What you should do: In the entries below, how many lines hold the string "woman"? Give only the number.

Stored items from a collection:
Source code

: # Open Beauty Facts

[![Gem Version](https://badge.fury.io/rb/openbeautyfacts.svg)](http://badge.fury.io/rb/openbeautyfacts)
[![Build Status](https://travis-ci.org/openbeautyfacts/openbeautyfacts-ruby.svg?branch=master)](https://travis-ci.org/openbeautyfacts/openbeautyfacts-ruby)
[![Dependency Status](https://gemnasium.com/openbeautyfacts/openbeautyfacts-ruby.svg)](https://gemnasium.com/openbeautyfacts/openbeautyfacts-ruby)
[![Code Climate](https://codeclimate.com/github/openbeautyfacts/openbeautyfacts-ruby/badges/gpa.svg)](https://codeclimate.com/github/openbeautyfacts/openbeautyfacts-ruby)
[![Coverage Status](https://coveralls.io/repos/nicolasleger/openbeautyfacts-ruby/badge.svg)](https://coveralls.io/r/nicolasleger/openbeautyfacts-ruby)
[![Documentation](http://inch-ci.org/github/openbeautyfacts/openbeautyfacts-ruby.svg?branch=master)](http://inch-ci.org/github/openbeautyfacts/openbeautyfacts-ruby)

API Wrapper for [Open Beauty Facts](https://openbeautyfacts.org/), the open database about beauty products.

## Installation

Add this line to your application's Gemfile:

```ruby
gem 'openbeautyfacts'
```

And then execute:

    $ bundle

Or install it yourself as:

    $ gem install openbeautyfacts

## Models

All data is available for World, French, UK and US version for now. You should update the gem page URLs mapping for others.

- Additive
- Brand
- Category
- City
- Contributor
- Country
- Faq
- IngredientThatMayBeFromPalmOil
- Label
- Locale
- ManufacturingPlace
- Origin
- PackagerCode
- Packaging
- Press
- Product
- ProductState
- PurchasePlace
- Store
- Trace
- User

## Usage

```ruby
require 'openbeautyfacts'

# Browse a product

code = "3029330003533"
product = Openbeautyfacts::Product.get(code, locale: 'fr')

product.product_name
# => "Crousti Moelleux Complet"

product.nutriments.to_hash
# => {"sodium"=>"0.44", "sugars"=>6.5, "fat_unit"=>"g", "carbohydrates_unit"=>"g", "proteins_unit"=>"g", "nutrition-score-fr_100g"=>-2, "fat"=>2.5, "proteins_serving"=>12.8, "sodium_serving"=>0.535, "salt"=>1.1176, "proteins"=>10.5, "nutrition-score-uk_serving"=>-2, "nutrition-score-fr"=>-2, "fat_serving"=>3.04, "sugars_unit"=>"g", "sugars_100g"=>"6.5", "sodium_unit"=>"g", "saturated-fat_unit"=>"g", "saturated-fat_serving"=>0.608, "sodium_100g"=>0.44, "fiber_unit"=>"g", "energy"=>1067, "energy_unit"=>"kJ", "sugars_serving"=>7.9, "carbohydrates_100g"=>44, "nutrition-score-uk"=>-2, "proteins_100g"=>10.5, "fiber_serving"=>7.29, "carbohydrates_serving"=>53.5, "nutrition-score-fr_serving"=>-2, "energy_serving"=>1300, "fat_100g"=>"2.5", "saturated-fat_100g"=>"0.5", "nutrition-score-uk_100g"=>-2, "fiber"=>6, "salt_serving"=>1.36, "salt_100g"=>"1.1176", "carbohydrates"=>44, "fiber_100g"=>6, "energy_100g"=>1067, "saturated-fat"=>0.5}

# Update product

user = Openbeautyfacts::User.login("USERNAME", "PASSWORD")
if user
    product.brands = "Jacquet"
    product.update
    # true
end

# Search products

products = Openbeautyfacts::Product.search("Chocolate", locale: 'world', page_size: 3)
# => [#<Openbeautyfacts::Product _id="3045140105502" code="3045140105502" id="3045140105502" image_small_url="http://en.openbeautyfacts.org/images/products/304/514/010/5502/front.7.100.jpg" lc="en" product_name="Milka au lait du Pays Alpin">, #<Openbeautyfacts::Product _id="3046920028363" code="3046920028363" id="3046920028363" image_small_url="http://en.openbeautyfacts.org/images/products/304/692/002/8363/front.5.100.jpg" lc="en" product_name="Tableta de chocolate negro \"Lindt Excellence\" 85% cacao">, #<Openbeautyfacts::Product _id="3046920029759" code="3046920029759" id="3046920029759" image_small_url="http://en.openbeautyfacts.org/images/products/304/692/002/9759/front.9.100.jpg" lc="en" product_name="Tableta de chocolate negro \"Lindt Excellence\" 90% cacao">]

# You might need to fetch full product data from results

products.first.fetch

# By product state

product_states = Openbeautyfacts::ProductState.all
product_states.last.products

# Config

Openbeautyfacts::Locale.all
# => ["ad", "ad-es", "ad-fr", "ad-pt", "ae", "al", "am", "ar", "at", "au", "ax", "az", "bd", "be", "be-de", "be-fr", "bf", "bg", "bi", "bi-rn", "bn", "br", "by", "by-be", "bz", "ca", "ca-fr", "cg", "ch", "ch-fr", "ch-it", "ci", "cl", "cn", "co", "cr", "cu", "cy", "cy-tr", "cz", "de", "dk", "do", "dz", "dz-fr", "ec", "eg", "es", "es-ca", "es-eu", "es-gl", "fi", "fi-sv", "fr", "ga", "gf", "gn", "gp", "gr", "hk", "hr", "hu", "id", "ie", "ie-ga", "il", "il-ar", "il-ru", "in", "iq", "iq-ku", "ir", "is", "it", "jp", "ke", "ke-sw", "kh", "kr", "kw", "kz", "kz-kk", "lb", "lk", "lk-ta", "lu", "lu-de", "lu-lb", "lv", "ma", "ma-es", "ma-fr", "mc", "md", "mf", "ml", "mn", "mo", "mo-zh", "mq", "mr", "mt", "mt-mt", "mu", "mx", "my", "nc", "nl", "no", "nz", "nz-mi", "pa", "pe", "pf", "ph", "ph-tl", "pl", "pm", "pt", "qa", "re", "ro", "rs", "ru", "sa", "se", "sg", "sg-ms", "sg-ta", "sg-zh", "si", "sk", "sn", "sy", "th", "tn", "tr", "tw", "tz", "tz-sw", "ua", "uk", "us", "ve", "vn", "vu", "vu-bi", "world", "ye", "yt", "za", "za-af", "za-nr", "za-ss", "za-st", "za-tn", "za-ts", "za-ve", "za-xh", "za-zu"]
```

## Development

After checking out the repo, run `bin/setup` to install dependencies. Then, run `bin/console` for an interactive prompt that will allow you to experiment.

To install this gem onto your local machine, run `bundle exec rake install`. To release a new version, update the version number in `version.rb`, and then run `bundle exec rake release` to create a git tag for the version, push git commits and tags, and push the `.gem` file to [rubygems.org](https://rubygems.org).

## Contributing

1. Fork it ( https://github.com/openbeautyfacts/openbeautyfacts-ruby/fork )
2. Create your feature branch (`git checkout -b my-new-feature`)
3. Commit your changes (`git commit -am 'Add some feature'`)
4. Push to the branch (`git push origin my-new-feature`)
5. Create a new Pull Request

==

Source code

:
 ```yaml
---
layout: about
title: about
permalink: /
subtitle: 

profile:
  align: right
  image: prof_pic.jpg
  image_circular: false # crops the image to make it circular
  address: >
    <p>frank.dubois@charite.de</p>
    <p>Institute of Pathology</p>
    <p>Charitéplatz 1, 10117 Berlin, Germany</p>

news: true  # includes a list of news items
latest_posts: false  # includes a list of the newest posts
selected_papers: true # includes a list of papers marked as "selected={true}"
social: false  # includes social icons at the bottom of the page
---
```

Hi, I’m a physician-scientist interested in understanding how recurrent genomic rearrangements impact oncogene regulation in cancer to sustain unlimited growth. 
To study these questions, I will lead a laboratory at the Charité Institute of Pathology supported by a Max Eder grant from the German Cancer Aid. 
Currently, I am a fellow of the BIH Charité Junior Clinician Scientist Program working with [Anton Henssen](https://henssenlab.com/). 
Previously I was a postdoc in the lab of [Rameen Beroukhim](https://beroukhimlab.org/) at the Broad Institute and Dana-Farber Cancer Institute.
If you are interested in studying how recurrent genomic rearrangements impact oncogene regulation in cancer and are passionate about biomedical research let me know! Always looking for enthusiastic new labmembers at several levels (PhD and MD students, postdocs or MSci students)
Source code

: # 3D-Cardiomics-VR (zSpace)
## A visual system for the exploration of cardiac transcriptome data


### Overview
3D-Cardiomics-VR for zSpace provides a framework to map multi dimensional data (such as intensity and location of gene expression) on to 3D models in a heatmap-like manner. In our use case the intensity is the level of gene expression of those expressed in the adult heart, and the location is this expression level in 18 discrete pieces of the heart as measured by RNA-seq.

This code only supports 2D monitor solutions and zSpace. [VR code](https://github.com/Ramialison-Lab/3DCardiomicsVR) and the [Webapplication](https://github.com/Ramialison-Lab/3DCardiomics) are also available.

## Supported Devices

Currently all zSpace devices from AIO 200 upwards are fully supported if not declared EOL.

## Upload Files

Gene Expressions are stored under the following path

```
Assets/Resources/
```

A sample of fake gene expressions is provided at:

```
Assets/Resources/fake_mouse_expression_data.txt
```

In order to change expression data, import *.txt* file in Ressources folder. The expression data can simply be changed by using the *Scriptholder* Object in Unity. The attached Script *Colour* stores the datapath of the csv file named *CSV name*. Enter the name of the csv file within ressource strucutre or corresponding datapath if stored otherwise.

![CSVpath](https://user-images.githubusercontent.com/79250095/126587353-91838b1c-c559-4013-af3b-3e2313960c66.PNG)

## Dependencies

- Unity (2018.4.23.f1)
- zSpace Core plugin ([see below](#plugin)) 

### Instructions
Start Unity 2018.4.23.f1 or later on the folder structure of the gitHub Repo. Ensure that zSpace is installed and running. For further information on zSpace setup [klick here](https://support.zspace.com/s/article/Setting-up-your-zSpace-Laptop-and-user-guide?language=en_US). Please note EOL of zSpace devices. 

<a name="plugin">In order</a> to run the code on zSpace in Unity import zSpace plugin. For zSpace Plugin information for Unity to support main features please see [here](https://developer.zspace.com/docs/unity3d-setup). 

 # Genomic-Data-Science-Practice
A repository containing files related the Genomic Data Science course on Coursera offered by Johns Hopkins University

* * *

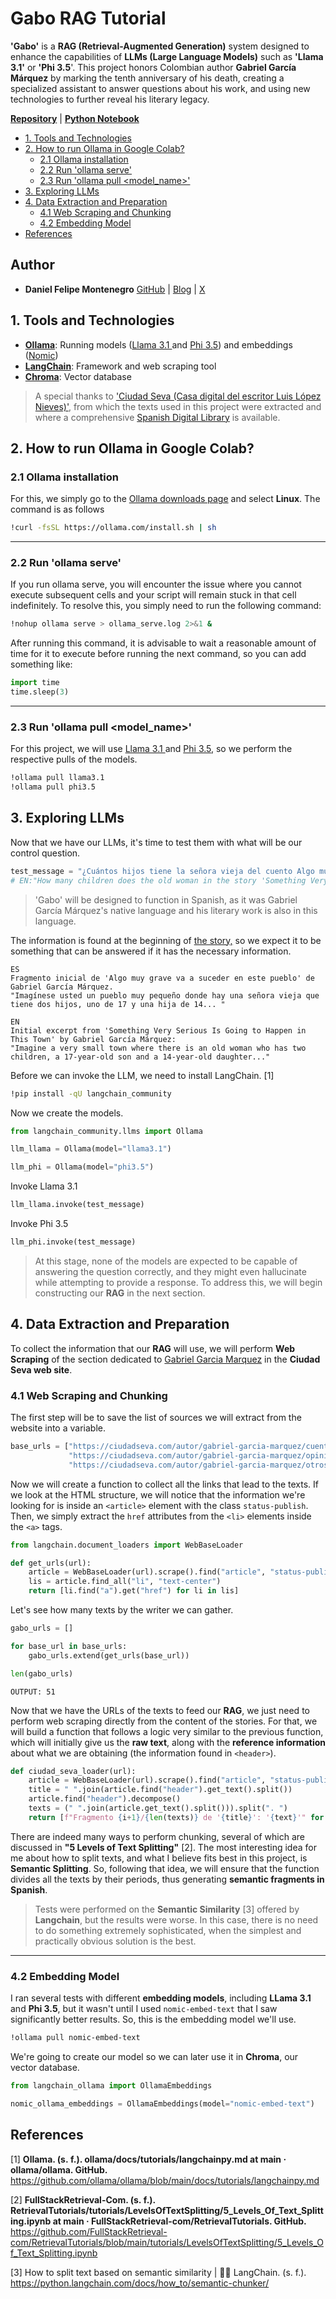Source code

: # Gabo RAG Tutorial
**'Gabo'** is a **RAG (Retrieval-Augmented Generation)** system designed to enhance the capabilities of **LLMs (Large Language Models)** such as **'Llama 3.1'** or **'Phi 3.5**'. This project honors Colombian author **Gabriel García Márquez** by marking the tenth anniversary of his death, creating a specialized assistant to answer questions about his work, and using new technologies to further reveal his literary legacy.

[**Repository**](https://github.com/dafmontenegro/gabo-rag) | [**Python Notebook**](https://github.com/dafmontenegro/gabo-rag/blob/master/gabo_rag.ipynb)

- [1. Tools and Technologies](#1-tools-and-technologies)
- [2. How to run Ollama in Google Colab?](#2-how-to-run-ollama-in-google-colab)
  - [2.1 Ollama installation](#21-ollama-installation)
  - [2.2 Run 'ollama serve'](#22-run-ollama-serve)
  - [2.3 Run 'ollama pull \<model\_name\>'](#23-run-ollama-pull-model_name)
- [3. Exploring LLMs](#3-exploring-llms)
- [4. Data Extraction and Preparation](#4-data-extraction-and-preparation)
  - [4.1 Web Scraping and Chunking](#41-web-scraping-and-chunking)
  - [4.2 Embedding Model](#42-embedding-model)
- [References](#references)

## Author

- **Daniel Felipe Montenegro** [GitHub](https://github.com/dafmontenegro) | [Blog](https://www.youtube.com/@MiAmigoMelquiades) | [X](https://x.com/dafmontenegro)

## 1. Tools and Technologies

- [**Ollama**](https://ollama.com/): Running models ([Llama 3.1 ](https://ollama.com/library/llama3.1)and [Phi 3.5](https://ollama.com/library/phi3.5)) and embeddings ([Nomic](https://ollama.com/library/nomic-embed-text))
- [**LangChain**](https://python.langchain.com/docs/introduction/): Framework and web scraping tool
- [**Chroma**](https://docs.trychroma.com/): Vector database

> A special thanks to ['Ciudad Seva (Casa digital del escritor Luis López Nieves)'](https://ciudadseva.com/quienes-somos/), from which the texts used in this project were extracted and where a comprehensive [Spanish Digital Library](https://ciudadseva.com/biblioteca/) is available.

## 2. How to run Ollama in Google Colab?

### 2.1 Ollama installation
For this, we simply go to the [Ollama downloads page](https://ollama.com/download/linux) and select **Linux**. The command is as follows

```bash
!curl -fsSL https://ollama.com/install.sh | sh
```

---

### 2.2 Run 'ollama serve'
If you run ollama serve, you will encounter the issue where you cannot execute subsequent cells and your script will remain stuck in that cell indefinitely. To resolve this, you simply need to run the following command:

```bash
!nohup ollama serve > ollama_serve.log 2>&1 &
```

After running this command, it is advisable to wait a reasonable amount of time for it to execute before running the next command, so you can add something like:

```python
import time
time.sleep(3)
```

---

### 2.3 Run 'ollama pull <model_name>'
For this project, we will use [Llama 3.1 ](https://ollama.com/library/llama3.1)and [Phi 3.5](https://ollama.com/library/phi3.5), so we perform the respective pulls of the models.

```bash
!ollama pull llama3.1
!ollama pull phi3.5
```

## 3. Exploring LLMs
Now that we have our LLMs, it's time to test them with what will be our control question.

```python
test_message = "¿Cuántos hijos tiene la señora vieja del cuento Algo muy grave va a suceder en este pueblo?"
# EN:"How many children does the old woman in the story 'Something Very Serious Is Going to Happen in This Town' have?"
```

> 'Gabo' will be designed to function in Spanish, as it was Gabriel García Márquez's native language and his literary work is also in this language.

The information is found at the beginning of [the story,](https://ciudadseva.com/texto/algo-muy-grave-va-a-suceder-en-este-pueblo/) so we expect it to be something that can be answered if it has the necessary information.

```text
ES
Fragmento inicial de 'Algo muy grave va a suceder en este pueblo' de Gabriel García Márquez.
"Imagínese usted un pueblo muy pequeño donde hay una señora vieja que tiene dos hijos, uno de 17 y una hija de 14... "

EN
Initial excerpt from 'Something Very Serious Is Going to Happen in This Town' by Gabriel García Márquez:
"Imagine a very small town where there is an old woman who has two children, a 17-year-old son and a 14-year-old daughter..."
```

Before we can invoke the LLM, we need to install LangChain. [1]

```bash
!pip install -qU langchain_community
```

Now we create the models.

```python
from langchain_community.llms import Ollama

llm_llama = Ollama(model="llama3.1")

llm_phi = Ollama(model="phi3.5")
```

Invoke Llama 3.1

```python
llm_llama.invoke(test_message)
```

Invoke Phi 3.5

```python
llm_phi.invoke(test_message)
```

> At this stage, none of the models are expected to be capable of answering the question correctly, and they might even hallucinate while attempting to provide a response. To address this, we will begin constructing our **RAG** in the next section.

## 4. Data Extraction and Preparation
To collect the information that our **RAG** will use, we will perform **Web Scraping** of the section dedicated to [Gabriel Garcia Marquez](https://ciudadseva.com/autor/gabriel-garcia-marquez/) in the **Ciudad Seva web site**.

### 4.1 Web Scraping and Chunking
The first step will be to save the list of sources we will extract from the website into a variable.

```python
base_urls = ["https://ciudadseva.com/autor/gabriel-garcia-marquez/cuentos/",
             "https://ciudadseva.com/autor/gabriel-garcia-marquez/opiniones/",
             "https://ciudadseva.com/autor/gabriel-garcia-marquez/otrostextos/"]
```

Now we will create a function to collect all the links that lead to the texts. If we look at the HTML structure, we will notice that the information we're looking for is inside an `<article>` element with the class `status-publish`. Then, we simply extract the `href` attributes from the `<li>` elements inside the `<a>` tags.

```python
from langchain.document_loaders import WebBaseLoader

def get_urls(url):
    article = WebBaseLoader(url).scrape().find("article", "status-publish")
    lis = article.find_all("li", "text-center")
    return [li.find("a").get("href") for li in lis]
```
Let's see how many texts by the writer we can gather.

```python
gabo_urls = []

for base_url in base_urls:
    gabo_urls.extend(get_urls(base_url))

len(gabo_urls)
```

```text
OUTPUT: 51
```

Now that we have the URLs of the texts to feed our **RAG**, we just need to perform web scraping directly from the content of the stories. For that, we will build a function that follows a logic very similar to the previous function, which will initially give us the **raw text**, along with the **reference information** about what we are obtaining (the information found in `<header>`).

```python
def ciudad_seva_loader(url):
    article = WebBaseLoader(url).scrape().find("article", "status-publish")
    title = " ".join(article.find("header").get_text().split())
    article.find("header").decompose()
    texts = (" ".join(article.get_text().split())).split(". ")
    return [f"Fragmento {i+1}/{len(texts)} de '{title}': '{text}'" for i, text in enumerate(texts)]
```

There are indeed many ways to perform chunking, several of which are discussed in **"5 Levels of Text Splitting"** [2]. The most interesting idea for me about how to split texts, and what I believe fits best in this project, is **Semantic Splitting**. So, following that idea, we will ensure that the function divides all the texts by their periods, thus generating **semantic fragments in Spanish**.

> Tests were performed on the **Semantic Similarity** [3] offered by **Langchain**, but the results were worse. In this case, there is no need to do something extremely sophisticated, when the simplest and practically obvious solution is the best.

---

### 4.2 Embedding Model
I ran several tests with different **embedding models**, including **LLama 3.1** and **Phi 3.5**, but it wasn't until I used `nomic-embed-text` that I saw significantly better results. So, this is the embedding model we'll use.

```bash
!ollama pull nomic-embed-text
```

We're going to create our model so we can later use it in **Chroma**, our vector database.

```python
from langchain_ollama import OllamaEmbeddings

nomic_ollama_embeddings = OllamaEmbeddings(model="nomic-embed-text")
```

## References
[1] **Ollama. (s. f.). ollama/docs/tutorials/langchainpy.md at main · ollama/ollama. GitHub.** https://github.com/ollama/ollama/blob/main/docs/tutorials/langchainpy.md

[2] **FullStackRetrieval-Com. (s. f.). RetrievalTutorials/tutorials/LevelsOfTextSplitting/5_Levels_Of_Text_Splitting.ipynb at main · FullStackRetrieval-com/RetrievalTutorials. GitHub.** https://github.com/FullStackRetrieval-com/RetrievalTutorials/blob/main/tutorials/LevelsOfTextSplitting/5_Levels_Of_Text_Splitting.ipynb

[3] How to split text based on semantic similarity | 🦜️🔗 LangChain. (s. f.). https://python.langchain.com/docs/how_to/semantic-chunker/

Answer to the exercise: 2